Définitivement adoptée le 28 mai, la loi n° 2026-442 du 4 juin au JO du 5 juin 2026, étend la compensation financière pour l’exercice du service public de la petite enfance (SPPE) aux communes de moins de 3 500 habitants et aux établissements publics de coopération intercommunale (EPCI) ou syndicats mixtes qui se sont vu transférer ces compétences.
Une compensation financière à compter du 1er janvier 2027
La nouvelle loi comprend un article unique qui garantit donc, à l’ensemble des communes ou regroupements de communes, le droit à une compensation financière dans le cadre de l’exercice des compétences en matière d’accueil du jeune enfant. Jusqu’à présent, la loi du 18 décembre 2023 pour le plein emploi ne prévoyait un tel droit que pour les communes exerçant obligatoirement les compétences du service public de la petite enfance (SPPE), en tant qu’autorités organisatrices de l’accueil du jeune enfant. Les petites communes en étaient exclues, puisque l’exercice de certaines de ces compétences leur est facultatif.
Ainsi, la loi permet d’étendre le droit à la compensation financière :
- Aux communes de moins de 3 500 habitants, lorsqu’elles exercent l’ensemble de ces compétences ;
- Aux établissements publics de coopération intercommunale (EPCI) ou aux syndicats mixtes auxquels les communes ont transféré leurs compétences.
Ces dispositions entreront en vigueur le 1er janvier 2027.

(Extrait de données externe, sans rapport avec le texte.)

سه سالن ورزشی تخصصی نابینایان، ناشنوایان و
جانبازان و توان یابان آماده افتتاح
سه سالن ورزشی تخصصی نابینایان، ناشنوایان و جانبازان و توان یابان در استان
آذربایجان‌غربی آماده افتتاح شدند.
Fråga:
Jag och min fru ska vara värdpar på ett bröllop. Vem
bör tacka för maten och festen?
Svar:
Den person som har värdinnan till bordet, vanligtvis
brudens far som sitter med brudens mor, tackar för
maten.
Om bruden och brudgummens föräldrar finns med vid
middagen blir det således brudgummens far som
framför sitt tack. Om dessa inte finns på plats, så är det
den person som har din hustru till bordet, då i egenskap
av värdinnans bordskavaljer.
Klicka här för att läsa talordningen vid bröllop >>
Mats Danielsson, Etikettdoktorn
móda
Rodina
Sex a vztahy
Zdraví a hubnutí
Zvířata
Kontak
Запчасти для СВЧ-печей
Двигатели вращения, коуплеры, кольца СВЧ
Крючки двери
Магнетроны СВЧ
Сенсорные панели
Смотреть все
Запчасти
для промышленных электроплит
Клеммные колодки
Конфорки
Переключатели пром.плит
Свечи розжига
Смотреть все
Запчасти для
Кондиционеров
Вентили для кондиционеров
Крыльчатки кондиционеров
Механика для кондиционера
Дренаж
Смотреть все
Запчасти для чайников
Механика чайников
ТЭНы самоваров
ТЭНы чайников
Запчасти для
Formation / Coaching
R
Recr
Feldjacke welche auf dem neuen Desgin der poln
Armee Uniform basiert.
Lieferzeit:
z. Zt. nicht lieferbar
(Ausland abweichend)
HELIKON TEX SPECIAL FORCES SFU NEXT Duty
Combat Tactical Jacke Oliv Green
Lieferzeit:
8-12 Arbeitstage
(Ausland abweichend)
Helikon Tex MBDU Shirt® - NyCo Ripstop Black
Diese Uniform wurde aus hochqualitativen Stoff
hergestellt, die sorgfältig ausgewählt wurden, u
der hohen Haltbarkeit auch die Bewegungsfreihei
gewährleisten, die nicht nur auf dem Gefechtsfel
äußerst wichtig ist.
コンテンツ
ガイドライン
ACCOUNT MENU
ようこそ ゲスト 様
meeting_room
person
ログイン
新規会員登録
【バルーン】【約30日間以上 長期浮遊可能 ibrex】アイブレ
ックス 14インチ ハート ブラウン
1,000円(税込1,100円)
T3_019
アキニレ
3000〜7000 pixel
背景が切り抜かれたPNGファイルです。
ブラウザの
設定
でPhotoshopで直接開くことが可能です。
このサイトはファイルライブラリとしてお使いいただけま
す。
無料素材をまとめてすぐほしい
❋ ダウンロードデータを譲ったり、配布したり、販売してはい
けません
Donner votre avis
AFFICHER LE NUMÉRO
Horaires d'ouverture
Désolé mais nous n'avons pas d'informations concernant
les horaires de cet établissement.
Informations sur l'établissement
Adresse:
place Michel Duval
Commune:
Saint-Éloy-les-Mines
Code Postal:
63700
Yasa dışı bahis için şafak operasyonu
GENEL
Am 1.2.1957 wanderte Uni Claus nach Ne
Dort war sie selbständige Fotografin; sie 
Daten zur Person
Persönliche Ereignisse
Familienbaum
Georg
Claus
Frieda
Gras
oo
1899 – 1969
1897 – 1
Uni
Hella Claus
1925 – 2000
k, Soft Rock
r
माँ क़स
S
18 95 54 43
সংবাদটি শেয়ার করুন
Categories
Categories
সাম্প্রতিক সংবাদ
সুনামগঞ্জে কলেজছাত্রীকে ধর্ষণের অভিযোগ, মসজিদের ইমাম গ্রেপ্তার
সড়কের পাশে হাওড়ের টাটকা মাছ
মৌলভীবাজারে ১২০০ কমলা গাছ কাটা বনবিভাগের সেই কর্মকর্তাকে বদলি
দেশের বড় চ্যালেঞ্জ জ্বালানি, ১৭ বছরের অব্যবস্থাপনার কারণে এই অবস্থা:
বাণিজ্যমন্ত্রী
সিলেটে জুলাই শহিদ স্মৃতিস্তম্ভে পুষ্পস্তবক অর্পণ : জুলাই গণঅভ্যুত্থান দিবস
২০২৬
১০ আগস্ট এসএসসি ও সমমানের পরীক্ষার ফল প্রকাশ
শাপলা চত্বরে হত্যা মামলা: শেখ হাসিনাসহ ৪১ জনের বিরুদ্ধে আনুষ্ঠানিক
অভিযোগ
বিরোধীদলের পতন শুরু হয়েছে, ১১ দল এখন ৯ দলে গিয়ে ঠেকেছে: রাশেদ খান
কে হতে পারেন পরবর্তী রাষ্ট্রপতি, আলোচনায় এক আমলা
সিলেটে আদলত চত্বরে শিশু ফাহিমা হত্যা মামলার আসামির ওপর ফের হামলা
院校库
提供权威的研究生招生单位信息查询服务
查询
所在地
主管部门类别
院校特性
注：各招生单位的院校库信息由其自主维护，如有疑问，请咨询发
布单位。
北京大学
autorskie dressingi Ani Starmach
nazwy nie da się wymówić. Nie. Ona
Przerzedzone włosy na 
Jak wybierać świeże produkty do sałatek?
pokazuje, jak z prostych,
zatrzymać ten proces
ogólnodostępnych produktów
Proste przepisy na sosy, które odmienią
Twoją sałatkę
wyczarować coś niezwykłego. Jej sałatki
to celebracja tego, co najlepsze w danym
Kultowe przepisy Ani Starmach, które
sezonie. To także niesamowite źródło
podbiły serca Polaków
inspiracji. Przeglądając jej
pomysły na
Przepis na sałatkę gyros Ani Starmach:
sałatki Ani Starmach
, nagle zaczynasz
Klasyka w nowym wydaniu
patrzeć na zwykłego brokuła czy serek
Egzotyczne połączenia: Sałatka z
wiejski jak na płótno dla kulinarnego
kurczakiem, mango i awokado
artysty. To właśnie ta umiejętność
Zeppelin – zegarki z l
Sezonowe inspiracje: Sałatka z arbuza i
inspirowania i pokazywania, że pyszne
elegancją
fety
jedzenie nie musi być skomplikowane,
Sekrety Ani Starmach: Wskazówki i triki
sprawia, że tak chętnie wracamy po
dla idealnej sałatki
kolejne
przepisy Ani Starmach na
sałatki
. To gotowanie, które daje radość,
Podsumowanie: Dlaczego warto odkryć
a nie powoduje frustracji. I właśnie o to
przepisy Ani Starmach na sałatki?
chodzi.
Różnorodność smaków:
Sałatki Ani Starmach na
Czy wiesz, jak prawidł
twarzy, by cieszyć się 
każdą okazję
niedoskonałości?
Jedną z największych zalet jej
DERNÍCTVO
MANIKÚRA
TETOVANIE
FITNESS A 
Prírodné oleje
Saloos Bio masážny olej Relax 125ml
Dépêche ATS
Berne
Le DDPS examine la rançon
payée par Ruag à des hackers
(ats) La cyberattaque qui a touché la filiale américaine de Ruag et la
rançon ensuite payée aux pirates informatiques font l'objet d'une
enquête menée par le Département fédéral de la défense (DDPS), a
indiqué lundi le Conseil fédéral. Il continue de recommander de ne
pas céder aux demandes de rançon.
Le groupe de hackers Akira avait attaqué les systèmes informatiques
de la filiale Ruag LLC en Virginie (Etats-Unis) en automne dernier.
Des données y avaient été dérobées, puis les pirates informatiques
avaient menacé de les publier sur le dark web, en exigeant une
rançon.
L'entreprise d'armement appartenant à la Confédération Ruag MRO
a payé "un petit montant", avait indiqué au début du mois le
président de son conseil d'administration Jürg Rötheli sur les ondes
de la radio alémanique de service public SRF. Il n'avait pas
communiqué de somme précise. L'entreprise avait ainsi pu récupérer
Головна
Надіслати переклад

Le rôle des communes en matière d’accueil du jeune enfant
C’est la loi du 18 décembre 2023 pour le plein emploi qui a acté la création du service public de la petite enfance (SPPE). Depuis le 1er janvier 2025, le rôle d’autorité organisatrice de l’accueil du jeune enfant est confié aux communes dans le cadre du SPPE. Les compétences des communes en la matière sont énumérées à l’article L. 214-1-3 du Code de l’action sociale et des familles (CASF) et varient selon la taille des communes.
Les compétences obligatoires pour les communes de plus de 3 500 habitants sont les suivantes :
- Le recensement des besoins des enfants de moins de 3 ans et de leurs familles et des modes d’accueil disponibles sur le territoire ;
- L’information et l’accompagnement des familles ayant au moins un enfant de moins de 3 ans et des futurs parents ;
- La planification pluriannuelle de l’offre d’accueil ;
- Le soutien de la qualité des modes d’accueil.
Les communes de moins de 3 500 habitants ne doivent, quant à elles, exercer que les deux premières compétences. Les autres sont facultatives.
En outre, les communes de plus de 10 000 habitants sont chargées d’établir et de mettre en œuvre un schéma pluriannuel de maintien et de développement de l’offre d’accueil du jeune enfant. Elles mettent également en place le relais petite enfance. Toutes les communes peuvent décider de transférer une partie ou l’ensemble de leurs compétences en la matière à un établissement public de coopération intercommunale (EPCI) ou à un syndicat mixte. Dans les faits, ce sont très majoritairement les communes de moins de 3 500 habitants qui délèguent leurs compétences à ces groupements.